■ **YOUR TASK**: Report only the number of lines in the following entries where the word "period" occurs.
(Beginning of ENTRIES SUPPLIED)
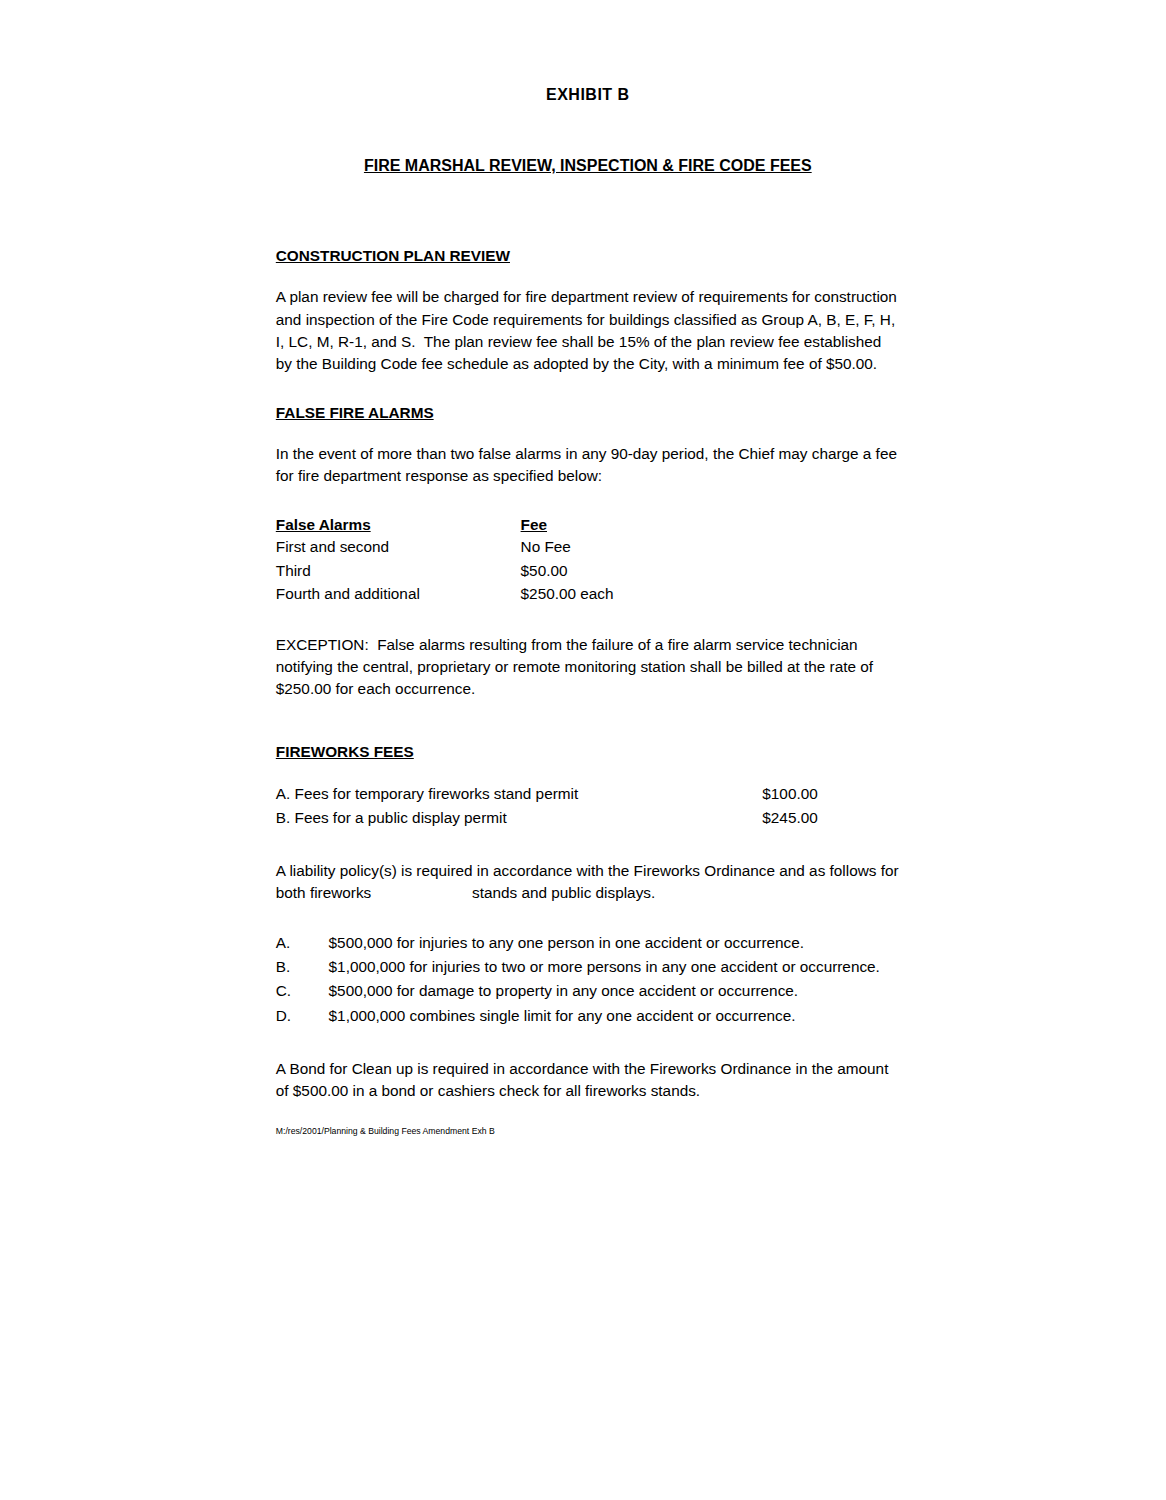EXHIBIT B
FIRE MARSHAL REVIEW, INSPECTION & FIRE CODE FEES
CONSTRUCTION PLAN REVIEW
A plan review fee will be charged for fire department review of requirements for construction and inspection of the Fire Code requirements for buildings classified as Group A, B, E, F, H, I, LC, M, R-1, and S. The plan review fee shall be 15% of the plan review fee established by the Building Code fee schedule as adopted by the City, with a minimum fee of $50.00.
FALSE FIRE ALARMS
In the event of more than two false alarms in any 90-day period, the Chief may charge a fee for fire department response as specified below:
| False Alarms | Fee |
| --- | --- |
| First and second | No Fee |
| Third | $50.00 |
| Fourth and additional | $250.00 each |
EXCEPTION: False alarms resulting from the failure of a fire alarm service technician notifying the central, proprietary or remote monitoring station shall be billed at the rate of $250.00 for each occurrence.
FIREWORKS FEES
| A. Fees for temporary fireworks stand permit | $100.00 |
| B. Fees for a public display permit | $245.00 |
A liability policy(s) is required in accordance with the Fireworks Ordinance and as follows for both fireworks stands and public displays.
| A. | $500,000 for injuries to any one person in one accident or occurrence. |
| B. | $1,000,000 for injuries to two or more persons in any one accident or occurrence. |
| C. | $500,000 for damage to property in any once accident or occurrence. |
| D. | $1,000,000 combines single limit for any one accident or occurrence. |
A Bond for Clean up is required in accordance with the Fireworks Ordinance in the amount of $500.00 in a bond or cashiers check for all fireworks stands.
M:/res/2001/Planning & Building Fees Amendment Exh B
(End of ENTRIES SUPPLIED)
(Beginning of ENTRIES SUPPLIED)
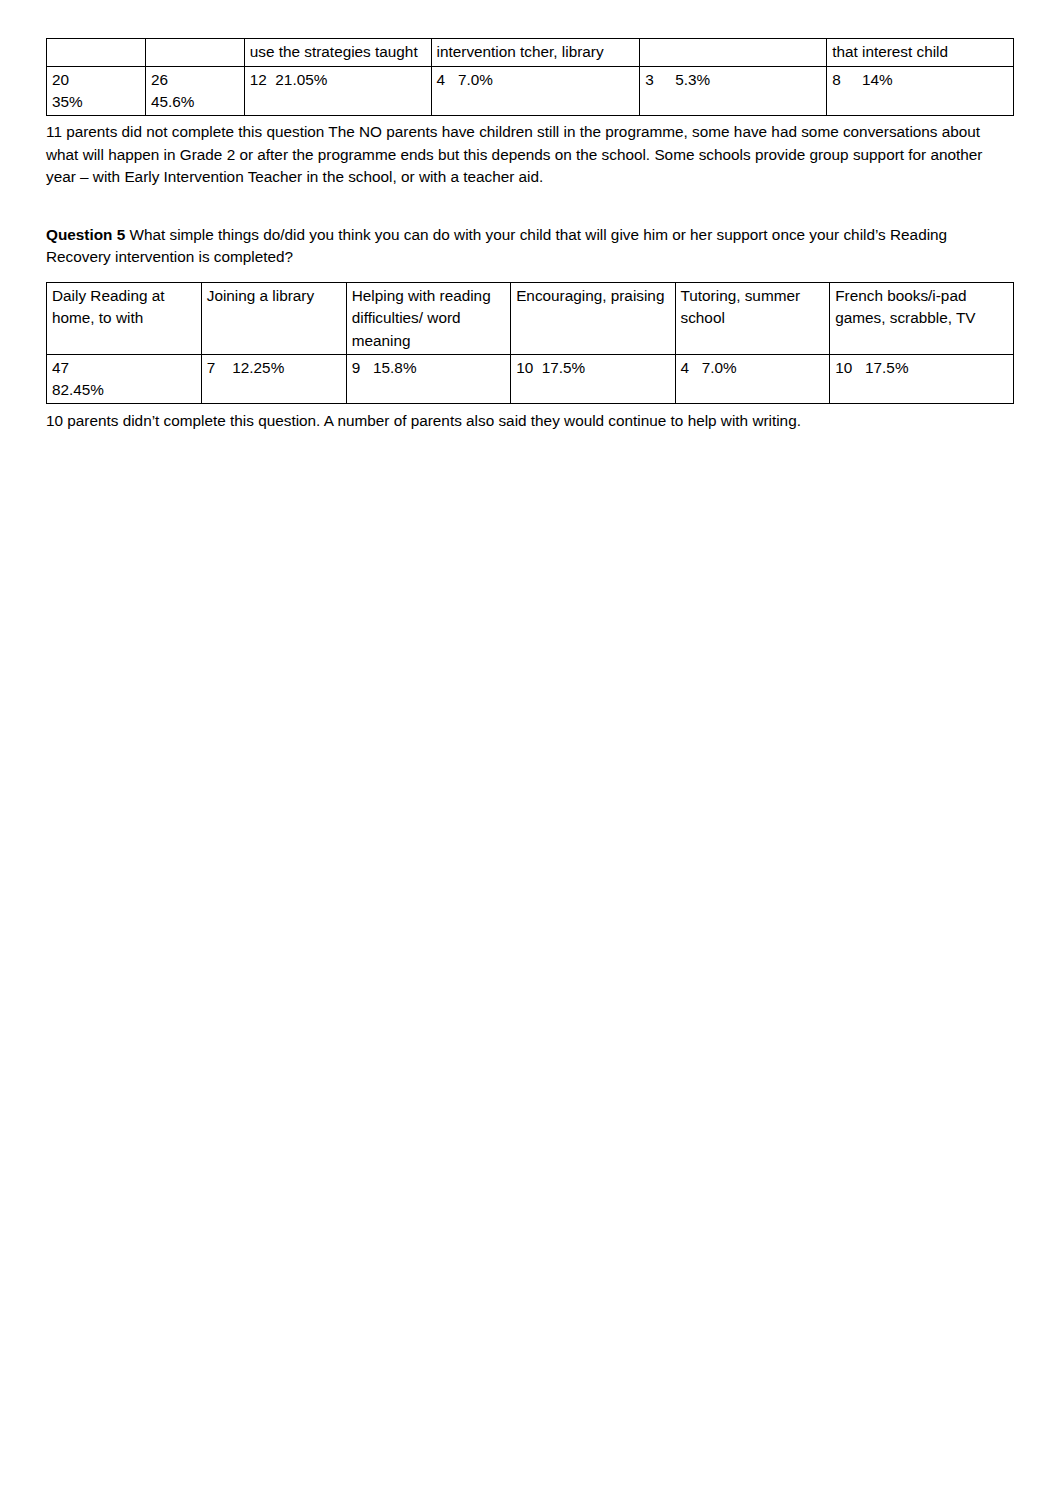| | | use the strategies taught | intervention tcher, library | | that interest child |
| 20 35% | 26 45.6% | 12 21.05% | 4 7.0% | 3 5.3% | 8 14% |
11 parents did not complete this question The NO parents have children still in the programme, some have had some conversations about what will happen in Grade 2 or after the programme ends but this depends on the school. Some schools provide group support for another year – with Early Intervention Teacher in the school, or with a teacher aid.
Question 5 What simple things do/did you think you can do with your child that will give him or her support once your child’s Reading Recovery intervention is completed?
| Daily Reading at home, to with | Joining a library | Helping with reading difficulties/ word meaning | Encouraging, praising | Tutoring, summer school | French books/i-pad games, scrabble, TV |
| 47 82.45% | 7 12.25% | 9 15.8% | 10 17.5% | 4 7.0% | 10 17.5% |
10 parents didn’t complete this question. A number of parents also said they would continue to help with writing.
(End of ENTRIES SUPPLIED)
(Beginning of ENTRIES SUPPLIED)
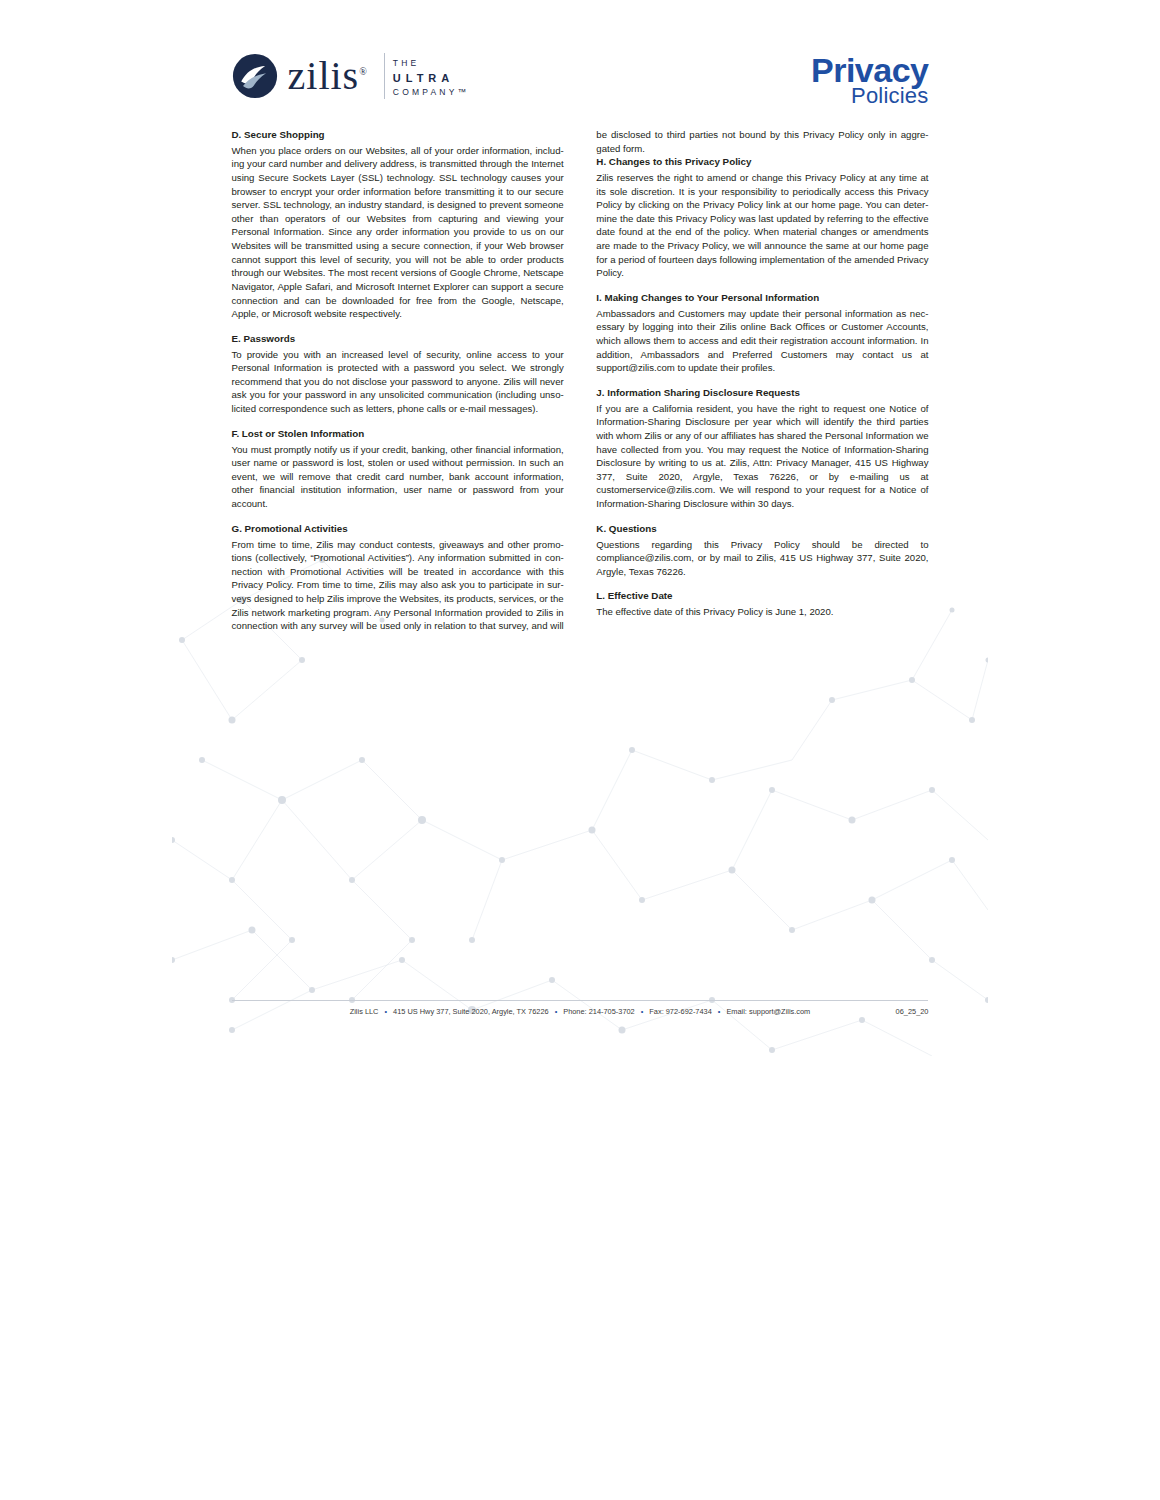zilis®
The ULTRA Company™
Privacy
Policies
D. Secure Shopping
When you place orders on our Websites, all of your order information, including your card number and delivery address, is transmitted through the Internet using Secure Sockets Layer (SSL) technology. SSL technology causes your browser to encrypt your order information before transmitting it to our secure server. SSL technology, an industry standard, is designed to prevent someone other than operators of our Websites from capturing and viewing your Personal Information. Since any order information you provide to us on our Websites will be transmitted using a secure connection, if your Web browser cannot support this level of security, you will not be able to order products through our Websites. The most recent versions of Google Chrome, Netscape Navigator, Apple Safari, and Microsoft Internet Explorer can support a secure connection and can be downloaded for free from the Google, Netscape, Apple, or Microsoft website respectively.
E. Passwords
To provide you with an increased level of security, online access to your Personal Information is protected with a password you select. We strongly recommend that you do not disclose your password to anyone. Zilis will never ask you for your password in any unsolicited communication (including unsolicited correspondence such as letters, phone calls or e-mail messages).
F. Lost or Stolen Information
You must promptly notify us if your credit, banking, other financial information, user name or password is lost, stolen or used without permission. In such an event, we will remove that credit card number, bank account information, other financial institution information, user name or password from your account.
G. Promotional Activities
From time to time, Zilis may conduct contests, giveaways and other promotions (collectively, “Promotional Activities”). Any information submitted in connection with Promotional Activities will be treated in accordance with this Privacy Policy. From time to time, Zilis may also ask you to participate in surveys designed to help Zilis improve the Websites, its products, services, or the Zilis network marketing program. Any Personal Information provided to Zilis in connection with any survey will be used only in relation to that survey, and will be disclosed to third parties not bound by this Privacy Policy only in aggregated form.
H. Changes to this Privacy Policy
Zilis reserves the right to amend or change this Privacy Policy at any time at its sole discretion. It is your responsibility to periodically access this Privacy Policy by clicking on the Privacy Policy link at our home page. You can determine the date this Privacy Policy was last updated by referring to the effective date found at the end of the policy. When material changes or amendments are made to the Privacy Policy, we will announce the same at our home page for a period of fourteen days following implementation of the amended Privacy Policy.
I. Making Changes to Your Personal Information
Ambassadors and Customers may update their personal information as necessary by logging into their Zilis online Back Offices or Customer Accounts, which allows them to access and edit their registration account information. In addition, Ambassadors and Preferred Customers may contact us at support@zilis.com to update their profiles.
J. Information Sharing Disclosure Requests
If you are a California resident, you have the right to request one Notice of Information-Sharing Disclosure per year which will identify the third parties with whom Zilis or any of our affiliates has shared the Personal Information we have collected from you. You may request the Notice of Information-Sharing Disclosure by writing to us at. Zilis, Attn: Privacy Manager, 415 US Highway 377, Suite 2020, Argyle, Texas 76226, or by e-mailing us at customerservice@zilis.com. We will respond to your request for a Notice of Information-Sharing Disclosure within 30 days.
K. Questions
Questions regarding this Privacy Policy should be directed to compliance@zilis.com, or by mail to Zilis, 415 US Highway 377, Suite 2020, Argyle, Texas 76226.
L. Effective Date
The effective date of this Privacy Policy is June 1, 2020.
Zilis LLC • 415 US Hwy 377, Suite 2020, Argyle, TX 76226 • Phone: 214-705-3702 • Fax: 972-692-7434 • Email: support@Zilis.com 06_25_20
(End of ENTRIES SUPPLIED)
■ **SOLUTION TO THE PROBLEM**: 2